Doch weil dieser Entscheidungsprozeß im Vergleich zu dem der Konkurrenten USA und Japan überaus schwerfällig und langwierig ist, drängen die Eurokraten auf Reform. Die Position des Ministerrats soll gegenüber den anderen EG-Gremien — Kommission und Europaparlament — ausgebaut werden. Dazu ließen die zwölf Außenminister eigens ein Konzept für die politische Reform ausarbeiten, das als Grundlage der Diskussion dient. Demnach sollen die Ministertreffen im Rahmen der Europäischen Politischen Zusammenarbeit (EPZ) und der Westeuropäischen Union (WEU) stärker in den EG-Entscheidungsprozeß integriert werden. Eine Mehrheit der Regierungen will einen sogenannten Politischen Rat der zwölf Außenminister einrichten — die zukünftige zentrale Entscheidungsinstanz der Gemeinschaft.

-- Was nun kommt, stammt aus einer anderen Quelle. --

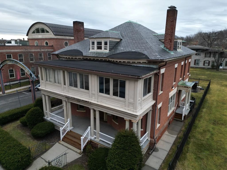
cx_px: 114
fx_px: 157
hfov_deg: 71.6
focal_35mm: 24
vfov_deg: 56.8
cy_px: 85
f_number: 1.7
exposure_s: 1/60
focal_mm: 6.72
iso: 100
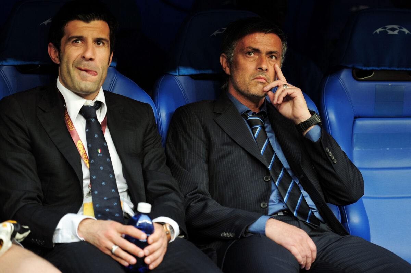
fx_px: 1597
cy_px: 136
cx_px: 206
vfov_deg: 9.8
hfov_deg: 14.7
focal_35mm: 140
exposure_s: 1/400
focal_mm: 140
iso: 800
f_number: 2.8
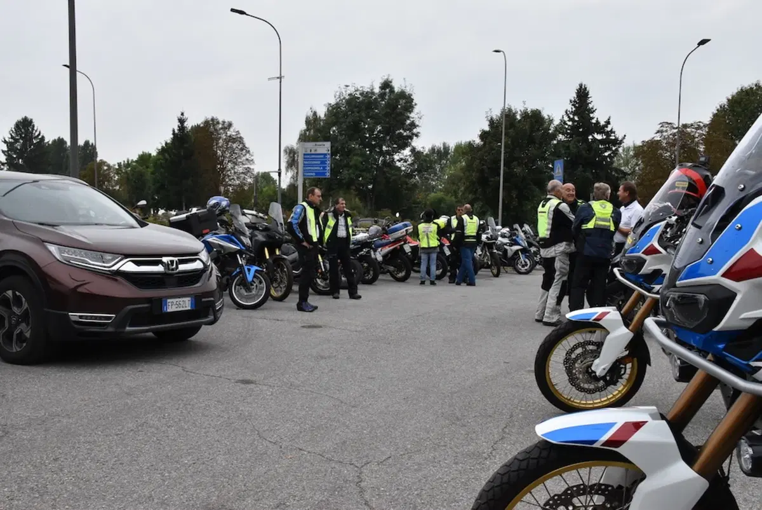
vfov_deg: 38.4
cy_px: 255
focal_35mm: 34
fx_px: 731
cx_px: 381
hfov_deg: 55.1
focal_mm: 23
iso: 1000
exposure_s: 1/160
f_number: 11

Um den Vorbehalten gegenüber einer Abgabe von Souveränität an die Brüsseler EG-Zentrale entgegenzukommen, soll auch in Zukunft Einstimmigkeit im Ministerrat für alle wichtigen Beschlüsse erforderlich sein. Konsequenz: Die „Politik des kleinsten gemeinsamen Nenners“ wird fortgeführt werden, bei der Länder wie Großbritannien oder Spanien wichtige Entscheidungen bei Umwelt- und sozialen Fragen mit ihrem Veto blockieren können. Zudem wird dem Ministerrat nach den Plänen des Expertenkomitees das Initiativrecht für Gesetzesvorschläge übertragen, das er sich in Zukunft mit der Kommission teilen soll. Damit wollen die EG-Strategen den Ministerrat in die Lage versetzen, fast völlig losgelöst von EG-Kommission und Europaparlament Gesetze zu initiieren und dann auch zu verabschieden.

Von der Idee des Kommissionspräsidenten Jacques Delors, das bundesdeutsche Föderalismusmodell auf die EG zu übertragen, ist inzwischen nur noch Bundeskanzler Kohl begeistert. Die Kommission sollte nach diesem Konzept zur EG-Regierung aufgewertet werden, während Europaparlament und Ministerrat als Bundestag und Bundesrat mit den entsprechenden Rechten fungierten. Die Nationalsstaaten hätten die Rolle der Bundesländer übernehmen sollen. Wohl wissend, daß dieses Modell bei seinen Kollegen, allen voran bei dem französischen Staatspräsidenten Mitterrand, auf taube Ohren stößt, fordert Kohl lautstark, daß die EuropaparlamentarierInnen im EG- Gesetzgebungsprozeß das letzte Wort erhalten. Diese sind bei der Veranstaltung in Rom jedoch lediglich Zaungäste.